A related thought I've been wondering about: Why is the (bright red) deterministic wealth line on the monte carlo always below the median of the Monte Carlo bands? In theory the median terminal monte carlo wealth should be almost identical to the deterministic terminal wealth, given they use the very same asset CAGRs. Yet it seems to end lower by varying amounts even if you have "assets correlated" checked. My hunch is Pralana is ignoring volatility with the deterministic line and simply doing weighted averages of the component asset (CAGR) returns, rather than converting those asset CAGRs to averages first, averaging those, then converting back to a portfolio CAGR. (In other words, ignoring the rebalancing bonus.) The terminal wealth of the dark red and the middle of the bands could be made identical by using a portfolio CAGR based on portolio SD--that is, working in volatility into the portfolio average and into the deterministic portfolio SD (which would result in a slightly higher growth rate than the arithmetic weighted average of the assets). But would we want that? Is anyone else bothered by the red line being lower?

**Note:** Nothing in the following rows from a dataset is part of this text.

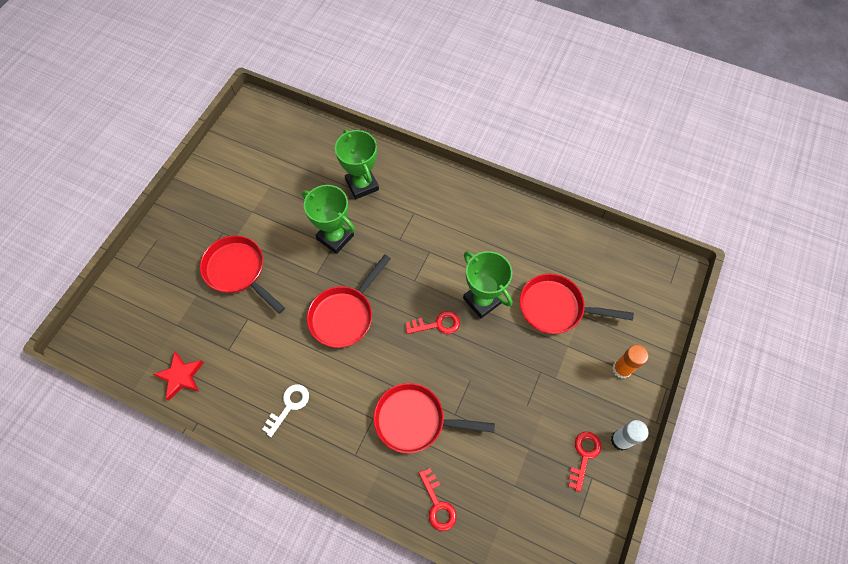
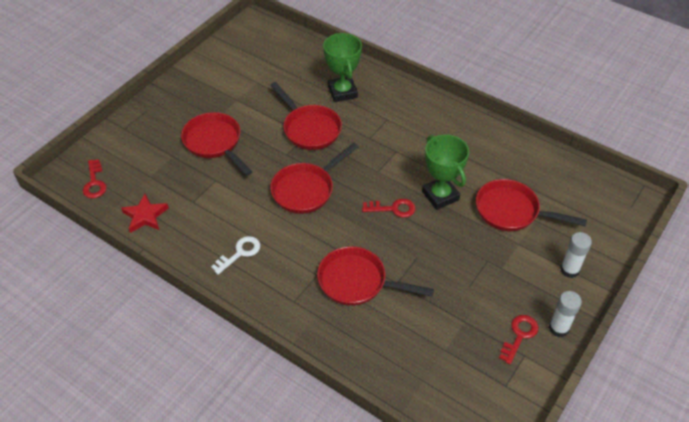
camera: 10 degrees right, 15 degrees down
green trophy [302,185,355,254] -> red pan [270,82,342,150]
red key [419,468,457,531] -> red key moved to [83,159,107,198]
orange glue stick [612,345,648,379] -> white glue stick [560,232,592,278]

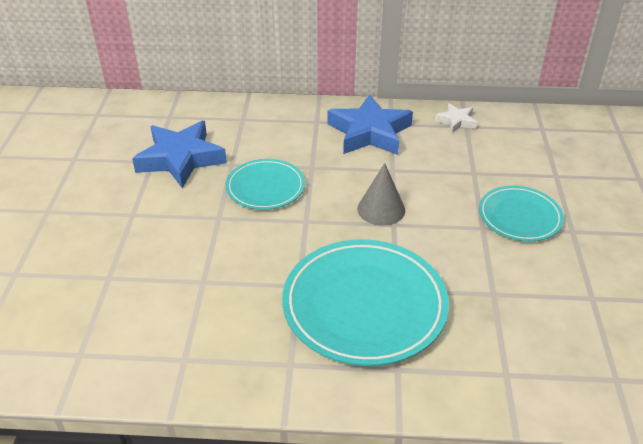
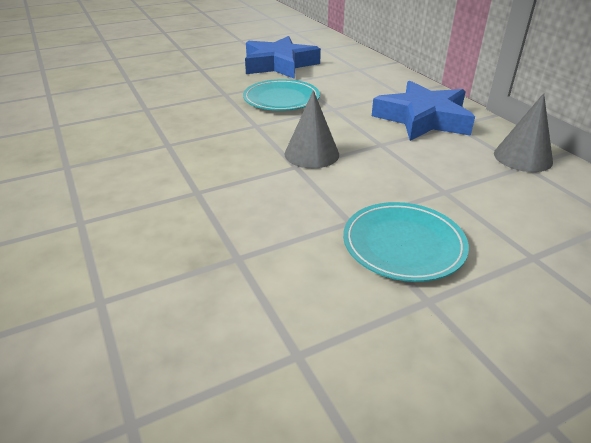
camera: 60 degrees right, 5 degrees down
turquoise plate [282,239,449,366] -> none
white star [435,103,477,133] -> grey cone [494,93,553,172]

Merry Christmas, @jkandell !
I would love to have a bootstrapped Monte Carlo IF we were able to apply +/- biases to the historical data. (e.g., If I expect stock market returns in the future to be lower than the past, then I could apply a downward bias on all Bootstap Samples. Or I could bias up or down inflation based on my hypotheses).
Regarding whether the correlations actually matter; Toggling the "Use Correlated RoRs" swith in Monte Carlo mode swings the Chance of Success for a representative Actuarial plan of mine from 73% (Correlated) to 77% (Uncorrelated). I could be okay with just assuming that the reality will be somewhere in that range (since my assets are all positively correlated), but I suspect that auto-correlations (mean reversion for stock returns and persistence for inflation) would have a larger impact, especially from extended periods of high inflation.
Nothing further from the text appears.